§ PAGE EXCERPT
[BEGIN]

Most Helpful Customer Reviews
15 of 15 people found the following review helpful
5.0 out of 5 stars Dennis and All His Works 12 Aug 2010
Format:Hardcover
As a lifelong enthusiast of supernatural and occult fiction I've tried at various times to enjoy Dennis Wheatley's books, with little success. But I know enough about the history of magic to recognise the crucial role that Wheatley played in shaping the occult imagination of the 20th century, and so, somewhat daunted by its 700-page girth, I began reading Phil Baker's biography of the man who put smoking jackets on Satanists and made black magic seem like a wise career choice for many a dreaming teen.

[END]

(Extracted data entries)
[BEGIN]

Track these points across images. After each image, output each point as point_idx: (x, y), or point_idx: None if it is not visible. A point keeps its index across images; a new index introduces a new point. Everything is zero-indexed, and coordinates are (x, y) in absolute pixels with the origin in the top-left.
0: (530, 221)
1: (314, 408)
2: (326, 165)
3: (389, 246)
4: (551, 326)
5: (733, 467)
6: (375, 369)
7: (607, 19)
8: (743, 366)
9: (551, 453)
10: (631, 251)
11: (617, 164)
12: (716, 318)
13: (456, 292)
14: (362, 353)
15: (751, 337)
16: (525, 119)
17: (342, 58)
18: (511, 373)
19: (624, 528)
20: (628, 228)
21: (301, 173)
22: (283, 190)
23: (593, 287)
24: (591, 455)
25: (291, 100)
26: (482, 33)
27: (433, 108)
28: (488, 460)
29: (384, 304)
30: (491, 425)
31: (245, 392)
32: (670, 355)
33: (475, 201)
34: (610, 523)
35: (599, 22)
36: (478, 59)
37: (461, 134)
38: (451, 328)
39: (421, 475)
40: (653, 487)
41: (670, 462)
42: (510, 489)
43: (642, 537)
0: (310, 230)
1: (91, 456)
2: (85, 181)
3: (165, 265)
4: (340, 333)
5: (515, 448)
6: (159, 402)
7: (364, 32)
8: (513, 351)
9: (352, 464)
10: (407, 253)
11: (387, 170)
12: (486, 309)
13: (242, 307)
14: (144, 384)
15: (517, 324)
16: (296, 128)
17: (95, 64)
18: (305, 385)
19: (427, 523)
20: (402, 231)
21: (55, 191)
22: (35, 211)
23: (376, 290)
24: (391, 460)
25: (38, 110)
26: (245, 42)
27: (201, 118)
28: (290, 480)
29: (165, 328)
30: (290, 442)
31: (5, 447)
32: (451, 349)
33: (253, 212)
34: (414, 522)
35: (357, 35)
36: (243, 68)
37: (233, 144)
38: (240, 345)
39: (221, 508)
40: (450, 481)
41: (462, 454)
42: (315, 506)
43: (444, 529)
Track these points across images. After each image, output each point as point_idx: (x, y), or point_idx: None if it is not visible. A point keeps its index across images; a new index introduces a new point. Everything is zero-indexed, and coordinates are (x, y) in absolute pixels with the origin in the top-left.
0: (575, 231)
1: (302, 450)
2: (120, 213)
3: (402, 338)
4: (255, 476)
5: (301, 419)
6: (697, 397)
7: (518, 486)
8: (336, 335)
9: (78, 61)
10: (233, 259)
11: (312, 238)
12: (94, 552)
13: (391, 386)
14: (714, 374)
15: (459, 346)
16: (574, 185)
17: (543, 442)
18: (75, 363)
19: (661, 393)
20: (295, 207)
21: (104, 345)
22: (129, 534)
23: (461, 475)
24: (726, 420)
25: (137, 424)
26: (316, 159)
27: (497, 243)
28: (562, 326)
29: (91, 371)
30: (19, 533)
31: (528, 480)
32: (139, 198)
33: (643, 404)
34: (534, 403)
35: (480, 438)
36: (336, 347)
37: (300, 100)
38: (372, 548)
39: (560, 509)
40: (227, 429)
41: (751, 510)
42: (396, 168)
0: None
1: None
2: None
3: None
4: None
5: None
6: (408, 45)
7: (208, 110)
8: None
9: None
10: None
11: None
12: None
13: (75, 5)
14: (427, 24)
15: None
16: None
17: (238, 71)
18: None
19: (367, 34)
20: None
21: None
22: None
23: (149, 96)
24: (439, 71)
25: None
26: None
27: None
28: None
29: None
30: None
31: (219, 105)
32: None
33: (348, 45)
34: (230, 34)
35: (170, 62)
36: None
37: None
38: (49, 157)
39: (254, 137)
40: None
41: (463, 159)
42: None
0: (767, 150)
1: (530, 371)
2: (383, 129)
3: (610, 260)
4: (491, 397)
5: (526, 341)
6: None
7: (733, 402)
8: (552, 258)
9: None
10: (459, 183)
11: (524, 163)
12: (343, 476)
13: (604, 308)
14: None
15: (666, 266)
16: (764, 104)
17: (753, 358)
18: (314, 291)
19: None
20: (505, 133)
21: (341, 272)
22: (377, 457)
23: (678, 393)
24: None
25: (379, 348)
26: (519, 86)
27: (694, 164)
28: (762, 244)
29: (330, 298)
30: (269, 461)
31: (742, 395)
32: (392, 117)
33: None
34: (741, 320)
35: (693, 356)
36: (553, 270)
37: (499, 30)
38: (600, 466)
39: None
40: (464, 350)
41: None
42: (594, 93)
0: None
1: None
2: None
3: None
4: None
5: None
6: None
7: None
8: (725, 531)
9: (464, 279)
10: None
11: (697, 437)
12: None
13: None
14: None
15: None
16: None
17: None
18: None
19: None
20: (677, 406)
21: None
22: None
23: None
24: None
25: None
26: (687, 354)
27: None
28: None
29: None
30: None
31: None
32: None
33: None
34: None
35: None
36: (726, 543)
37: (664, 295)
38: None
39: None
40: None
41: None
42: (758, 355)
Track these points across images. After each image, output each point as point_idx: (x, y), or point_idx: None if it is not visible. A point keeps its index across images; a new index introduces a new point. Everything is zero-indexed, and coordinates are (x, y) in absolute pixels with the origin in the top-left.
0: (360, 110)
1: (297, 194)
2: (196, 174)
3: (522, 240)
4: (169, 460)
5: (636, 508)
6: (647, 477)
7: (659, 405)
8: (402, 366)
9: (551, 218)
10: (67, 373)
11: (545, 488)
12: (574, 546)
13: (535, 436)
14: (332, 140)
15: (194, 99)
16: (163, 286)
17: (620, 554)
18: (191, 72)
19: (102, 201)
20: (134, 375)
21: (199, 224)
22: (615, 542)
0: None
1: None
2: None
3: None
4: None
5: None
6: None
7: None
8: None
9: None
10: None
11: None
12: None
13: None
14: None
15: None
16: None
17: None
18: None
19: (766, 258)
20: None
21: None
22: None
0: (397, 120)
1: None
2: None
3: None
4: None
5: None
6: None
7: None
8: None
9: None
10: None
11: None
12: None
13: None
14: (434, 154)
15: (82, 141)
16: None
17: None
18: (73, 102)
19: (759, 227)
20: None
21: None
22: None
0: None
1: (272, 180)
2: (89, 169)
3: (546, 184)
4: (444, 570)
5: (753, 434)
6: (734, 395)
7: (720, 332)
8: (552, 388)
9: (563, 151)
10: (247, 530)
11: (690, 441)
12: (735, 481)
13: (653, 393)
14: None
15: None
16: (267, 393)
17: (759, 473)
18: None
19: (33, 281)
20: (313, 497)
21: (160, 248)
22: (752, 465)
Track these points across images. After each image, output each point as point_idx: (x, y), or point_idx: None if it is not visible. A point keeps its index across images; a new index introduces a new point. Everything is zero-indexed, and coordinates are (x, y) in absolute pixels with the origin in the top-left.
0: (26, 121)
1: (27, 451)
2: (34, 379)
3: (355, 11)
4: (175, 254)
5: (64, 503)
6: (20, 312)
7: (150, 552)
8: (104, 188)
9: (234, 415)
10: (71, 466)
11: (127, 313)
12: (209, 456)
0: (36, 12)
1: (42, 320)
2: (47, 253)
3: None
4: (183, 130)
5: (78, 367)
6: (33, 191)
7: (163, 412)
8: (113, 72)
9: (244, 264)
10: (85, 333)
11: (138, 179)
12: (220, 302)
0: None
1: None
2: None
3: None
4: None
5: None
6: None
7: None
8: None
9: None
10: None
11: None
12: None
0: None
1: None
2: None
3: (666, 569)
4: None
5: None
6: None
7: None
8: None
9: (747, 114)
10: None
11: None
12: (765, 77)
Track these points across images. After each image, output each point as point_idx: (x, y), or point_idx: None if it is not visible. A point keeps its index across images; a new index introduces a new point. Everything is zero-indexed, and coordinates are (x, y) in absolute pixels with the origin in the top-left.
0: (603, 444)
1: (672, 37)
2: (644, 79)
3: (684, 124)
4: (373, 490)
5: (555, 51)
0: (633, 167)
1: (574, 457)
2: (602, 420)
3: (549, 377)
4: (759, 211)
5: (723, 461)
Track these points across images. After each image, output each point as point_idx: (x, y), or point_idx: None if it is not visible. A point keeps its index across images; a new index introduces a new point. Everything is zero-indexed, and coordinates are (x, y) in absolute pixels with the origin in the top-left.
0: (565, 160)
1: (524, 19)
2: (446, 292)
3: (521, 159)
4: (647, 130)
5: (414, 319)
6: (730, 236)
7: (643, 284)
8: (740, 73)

[END]

§ WHAT TO DO
• 1. According to the review excerpt, how many pages long is Phil Baker's biography?
• 2. Lay out the part of the listing that opens with its first line and closes with the line containing "20: (628, 228)" as a JSON list of strings, one string per line, leaving out blank lines.

§ SOLUTIONS BY TASK
• 1. 700 pages.

• 2.
[
  "Track these points across images. After each image, output each point as point_idx: (x, y), or point_idx: None if it is not visible. A point keeps its index across images; a new index introduces a new point. Everything is zero-indexed, and coordinates are (x, y) in absolute pixels with the origin in the top-left.",
  "0: (530, 221)",
  "1: (314, 408)",
  "2: (326, 165)",
  "3: (389, 246)",
  "4: (551, 326)",
  "5: (733, 467)",
  "6: (375, 369)",
  "7: (607, 19)",
  "8: (743, 366)",
  "9: (551, 453)",
  "10: (631, 251)",
  "11: (617, 164)",
  "12: (716, 318)",
  "13: (456, 292)",
  "14: (362, 353)",
  "15: (751, 337)",
  "16: (525, 119)",
  "17: (342, 58)",
  "18: (511, 373)",
  "19: (624, 528)",
  "20: (628, 228)"
]